---------- Material supplied ----------

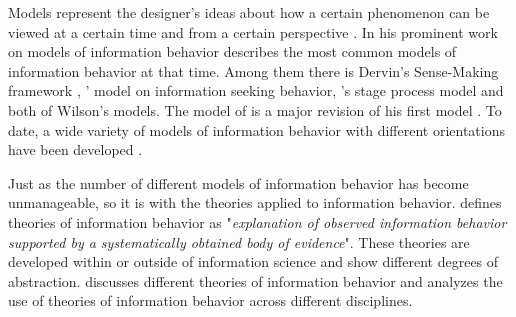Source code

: \documentclass[12pt, a4paper, titlepage, oneside, abstract=true, toc=listof, toc=bibliography, BCOR=1cm]{scrreprt}
\begin{document}
Models represent the designer's ideas about how a certain phenomenon can be viewed at a certain time and from a certain perspective \citep[p. 142]{Ford2015}.  In his prominent work on models of information behavior \citet{Wilson1999} describes the most common models of information behavior at that time. Among them there is Dervin's Sense-Making framework \citep{Dervin2015}, \citet{Ellis1989}' model on information seeking behavior, \citet{Kuhlthau1991}'s stage process model and both of Wilson's models. The model of \citet{Wilson1996} is a major revision of his first model \citep{Wilson1981}. To date, a wide variety of models of information behavior with different orientations have been developed \citep[e.g.][]{Godbold2006, Nesset2014, Robson2013, Shenton2012}. 

Just as the number of different models of information behavior has become unmanageable, so it is with the theories applied to information behavior. \citet[p. 149]{Ford2015} defines theories of information behavior as "\textit{explanation of observed information behavior supported by a systematically obtained body of evidence}". These theories are developed within \citep[e.g.][]{Dervin2015, Fisher2006, Talja2005a, Tuominen2005} or outside \citep[e.g.][]{Dalmer2018, Wilson2006} of information science and show different degrees of abstraction. \citet{Fisher2005} discusses different theories of information behavior and \citet{Wilson2018} analyzes the use of theories of information behavior across different disciplines.
\end{document}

----------

**Problem to work on:** Retype exactly the lines from the one containing "Just as the" through the end of the data. Add nothing.

**Reply:**
Just as the number of different models of information behavior has become unmanageable, so it is with the theories applied to information behavior. \citet[p. 149]{Ford2015} defines theories of information behavior as "\textit{explanation of observed information behavior supported by a systematically obtained body of evidence}". These theories are developed within \citep[e.g.][]{Dervin2015, Fisher2006, Talja2005a, Tuominen2005} or outside \citep[e.g.][]{Dalmer2018, Wilson2006} of information science and show different degrees of abstraction. \citet{Fisher2005} discusses different theories of information behavior and \citet{Wilson2018} analyzes the use of theories of information behavior across different disciplines.
\end{document}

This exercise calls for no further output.